There are around 800 inmates at Eddie Warrior Correctional Facility in Taft. Of those, 785 are in “quarantine,” although that doesn’t mean what one might think. The prison has an “open dorm” housing plan, meaning inmates don’t have cells to inhabit while distancing from other inmates.
That means inmates are crammed together during a quarantine in which 32 of them have positive test results and 13 staff members do. Inmates are only tested for the virus when staff members decide an inmate needs a test, so the number of actual infections at the prison may be much higher.

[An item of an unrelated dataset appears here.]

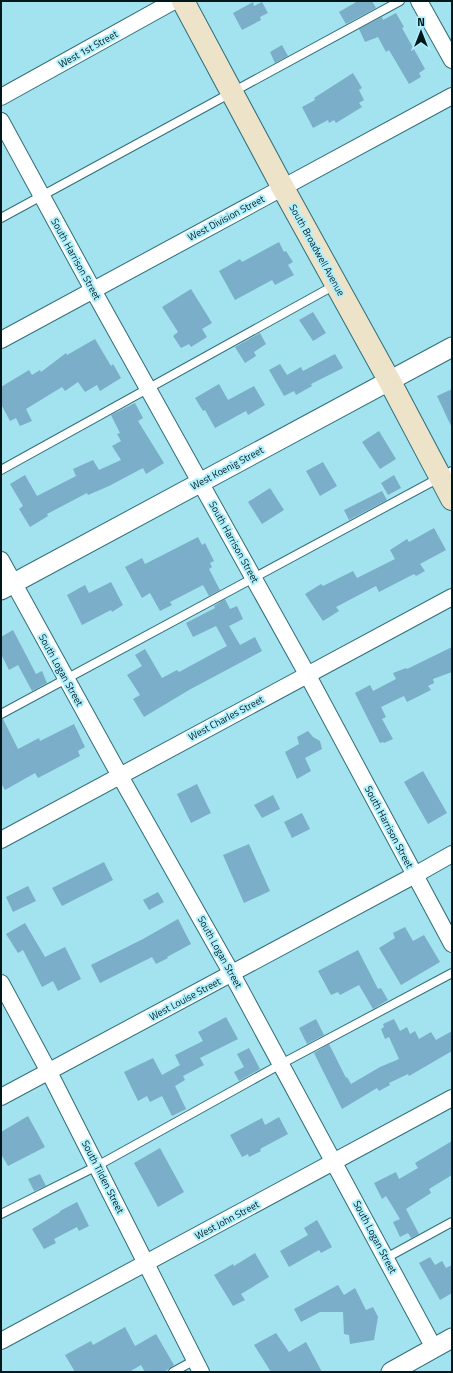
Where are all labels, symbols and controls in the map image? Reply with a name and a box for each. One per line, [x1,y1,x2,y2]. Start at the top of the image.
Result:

After being asked questions for this story, the Oklahoma Department of Corrections announced today — in Taft — that it is “ramping up” testing in “hot spot” facilities:
The Oklahoma Department of Corrections (ODOC) takes a proactive approach to increasing COVID-19 cases. In coordination with the Oklahoma State Department of Health (OSDH), ODOC has designated Eddie Warrior Correctional Center (EWCC) a “hot spot” for COVID-19 after identifying a spike in the number of infected inmates. More than 800 female inmates live in open dorm units there, creating a contact tracing web.
Declaring a hot spot initiates increased response protocols including providing additional PPE to staff, closing visitation and volunteer access, and shifting work stations within the facility to prevent further spread of the virus.
Identifying dozens of positive inmates at EWCC last week prompted testing of all potentially exposed inmates this week. With hot spot protocols in place, ODOC awaits official test results as staff continues to provide core services to all inmates.
Once test results identify infected inmates, staff will isolate them and quarantine those exposed.
ODOC is also implementing hot spot protocols at Joseph Harp Correctional Center and Mabel Bassett Correctional Center. With each positive COVID-19 test, OSDH and ODOC collaborate to ensure the agency complies with evolving best practices during this pandemic.